I partiti pensano alle candidatureRenzi attacca Grillo: "Hai avuto paura"
Partiti alle prese con le candidature per formare le liste che dovranno essere presentate a partire da domenica. Entro sabato il Pd dovrà anche decidere se riproporre i consiglieri indagati per peculato. Intanto si rafforza il legame tra Cappellacci e i comitati per la zona franca. Domani toccherà al Partito Sardo d'Azione sciogliere la riserva nel corso del Consiglio nazionale di Ghilarza.Per restare aggiornato entra nel nostro canale Whatsapp
I sardisti stringeranno la mano al centrodestra o al centrosinistra? Il candidato del centrosinistra Pigliaru sta sondando il terreno per allargare la coalizione a Psd'Az, Partito dei Sardi e Irs ed entro oggi una delegazione del Pd dovrebbe incontrare i vertici sardisti, anche dopo la nuova sterzata verso il centrodestra in seguito alle dimissioni di Francesca Barracciu.

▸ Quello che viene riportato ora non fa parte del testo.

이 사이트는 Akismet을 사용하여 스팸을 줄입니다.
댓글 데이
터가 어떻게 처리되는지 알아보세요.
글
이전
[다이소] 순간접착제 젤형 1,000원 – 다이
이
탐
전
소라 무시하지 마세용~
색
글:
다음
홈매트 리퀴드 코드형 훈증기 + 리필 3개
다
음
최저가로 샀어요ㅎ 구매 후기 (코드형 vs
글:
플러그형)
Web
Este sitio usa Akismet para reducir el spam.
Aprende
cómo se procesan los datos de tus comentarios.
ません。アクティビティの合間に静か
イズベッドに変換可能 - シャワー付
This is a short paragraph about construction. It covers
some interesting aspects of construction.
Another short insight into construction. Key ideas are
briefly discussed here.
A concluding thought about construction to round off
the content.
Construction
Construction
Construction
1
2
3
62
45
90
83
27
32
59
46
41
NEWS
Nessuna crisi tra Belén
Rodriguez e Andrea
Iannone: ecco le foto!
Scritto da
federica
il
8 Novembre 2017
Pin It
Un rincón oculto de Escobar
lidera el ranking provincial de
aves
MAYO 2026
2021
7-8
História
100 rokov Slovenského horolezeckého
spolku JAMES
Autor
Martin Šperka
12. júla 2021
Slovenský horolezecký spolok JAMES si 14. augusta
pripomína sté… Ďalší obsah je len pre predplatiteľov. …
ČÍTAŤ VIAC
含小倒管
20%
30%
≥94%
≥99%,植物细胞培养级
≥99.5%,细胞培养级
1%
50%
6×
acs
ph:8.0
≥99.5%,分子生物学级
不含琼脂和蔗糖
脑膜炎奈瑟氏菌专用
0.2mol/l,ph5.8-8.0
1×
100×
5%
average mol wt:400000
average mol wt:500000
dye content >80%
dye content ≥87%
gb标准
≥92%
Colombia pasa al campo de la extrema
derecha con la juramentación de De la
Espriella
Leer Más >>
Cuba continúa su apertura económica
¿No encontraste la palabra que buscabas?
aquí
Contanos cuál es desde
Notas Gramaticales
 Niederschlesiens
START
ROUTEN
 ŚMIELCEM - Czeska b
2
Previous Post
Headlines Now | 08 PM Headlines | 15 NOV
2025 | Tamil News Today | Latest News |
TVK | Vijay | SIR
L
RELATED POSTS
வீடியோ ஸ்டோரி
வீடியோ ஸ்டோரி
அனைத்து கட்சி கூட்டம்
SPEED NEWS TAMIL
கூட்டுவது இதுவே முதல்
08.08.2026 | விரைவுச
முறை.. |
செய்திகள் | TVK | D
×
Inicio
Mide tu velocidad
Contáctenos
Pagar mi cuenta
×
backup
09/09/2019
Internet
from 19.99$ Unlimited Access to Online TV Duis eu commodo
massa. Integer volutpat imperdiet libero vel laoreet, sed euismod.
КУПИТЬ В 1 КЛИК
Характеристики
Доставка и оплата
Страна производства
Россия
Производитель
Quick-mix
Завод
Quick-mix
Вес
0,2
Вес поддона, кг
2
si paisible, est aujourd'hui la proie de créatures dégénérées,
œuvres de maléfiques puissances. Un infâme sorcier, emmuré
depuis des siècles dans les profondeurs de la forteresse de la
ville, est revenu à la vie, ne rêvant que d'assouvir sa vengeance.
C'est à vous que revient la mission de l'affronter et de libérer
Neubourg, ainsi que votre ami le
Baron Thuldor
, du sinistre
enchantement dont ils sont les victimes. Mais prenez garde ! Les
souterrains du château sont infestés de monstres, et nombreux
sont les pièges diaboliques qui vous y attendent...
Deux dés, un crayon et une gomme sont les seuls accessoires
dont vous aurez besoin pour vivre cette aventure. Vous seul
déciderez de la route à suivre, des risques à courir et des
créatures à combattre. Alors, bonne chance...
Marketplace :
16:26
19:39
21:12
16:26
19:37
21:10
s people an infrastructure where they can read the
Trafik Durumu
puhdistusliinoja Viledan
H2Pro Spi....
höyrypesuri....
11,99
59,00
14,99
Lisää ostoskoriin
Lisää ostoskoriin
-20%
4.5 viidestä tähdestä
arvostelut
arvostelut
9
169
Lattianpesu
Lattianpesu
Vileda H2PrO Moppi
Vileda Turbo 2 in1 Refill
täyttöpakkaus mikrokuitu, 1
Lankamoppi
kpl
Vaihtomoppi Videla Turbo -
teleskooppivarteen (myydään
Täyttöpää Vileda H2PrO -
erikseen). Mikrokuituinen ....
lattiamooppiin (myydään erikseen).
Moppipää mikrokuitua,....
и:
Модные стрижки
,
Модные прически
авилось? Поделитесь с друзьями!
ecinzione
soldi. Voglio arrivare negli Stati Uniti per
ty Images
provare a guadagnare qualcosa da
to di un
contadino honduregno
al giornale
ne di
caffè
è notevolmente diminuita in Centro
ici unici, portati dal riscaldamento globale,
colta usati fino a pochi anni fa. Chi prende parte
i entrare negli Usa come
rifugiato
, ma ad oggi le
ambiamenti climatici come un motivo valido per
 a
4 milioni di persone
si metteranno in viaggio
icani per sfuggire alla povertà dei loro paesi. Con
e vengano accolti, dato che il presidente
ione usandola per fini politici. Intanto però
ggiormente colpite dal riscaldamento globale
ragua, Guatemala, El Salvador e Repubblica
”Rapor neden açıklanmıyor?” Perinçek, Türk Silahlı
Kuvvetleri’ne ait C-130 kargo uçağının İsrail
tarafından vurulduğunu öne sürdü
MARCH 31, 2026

Si presenteranno invece insieme Rifondazione Comunista e Comunisti italiani: per i due partiti un unico simbolo, quello di "Sinistra Sarda". Ci sono poi i grillini e il loro bacino di voti. Lunedì il Movimento 5 Stelle aveva ufficializzato la decisione di non partecipare alle prossime elezioni regionali ma ora i voti in ballo fanno gola. "Grillo perde consenso. L'avete visto in Trentino Alto Adige? Adesso ha avuto paura a candidarsi in Sardegna. Per forza. Grillo si rende conto che la tattica di non fare niente alla lunga non paga", aveva scritto ieri Matteo Renzi nella sua e-news.
Ed è grande l'attesa per le decisioni della direzione regionale del Pd che dovrà dare il via libera alle deroghe sul terzo mandato. Non solo. Entro sabato il partito dovrà decidere se riproporre nelle liste i consiglieri indagati per peculato. Il codice etico del partito sancisce l'esclusione se c'è una condanna, non basta l'avviso di garanzia. Con questa regola, come descritto su L'Unione Sarda nell'articolo firmato da Giuseppe Meloni, si salverebbero Marco Espa, Franco Sabatini e Gavino Manca. Altri approfondimenti sempre sul giornale oggi in edicola nelle tre pagine dedicate alle elezioni regionali.
LE LISTE - Le liste dovranno essere presentate a partire da domenica 12 e sino a lunedì 13 gennaio negli uffici centrali circoscrizionali insediati nei tribunali di Cagliari (per le circoscrizioni di Cagliari, Sulcis e Medio Campidano), Sassari, Nuoro, Oristano, Lanusei (Ogliastra) e Tempio (Gallura). In Consiglio arriveranno 59 consiglieri (il sessantesimo sarà il presidente eletto) divisi negli otto collegi della Sardegna per aspirare a un posto nel nuovo Consiglio regionale. Tutti i partiti sono chiamati a stilare la migliore rosa possibile per convincere gli elettori a dare la fiducia.
Il centrodestra cerca volti nuovi. Non ci saranno sicuramente il decano dei consiglieri Felicetto Contu così come hanno annunciato un passo indietro anche Antonello Liori, Sergio Milia e probabilmente Franco Meloni. I Riformatori confermano Michele Cossa e Sergio Pisano a Cagliari e tra le new entry dovrebbe essere certo il vice sindaco di Quartu, Gabriele Marini. Molte le riconferme in Forza Italia tra cui gli assessori del Bilancio e della Sanità, Alessandra Zedda e Simona De Francisci. Fratelli d'Italia promette che sarà "la grande sorpresa di queste elezioni".
Nel Pd, come detto, si dovranno valutare le candidature in relazione al codice etico anche se non prevede la rinuncia per un solo avviso di garanzia. C'è anche la questione relativa al terzo mandano per il quale hanno chiesto finora la deroga Franco Sabatini, Gavino Manca e Gian Valerio Sanna. Ci sarà un incontro tra i partiti per decidere quale sarà la coalizione che sosterrà Francesco Pigliaru che ottenuto (stando alle dichiarazioni) il lasciapassare da tutti i rappresentanti dei partiti.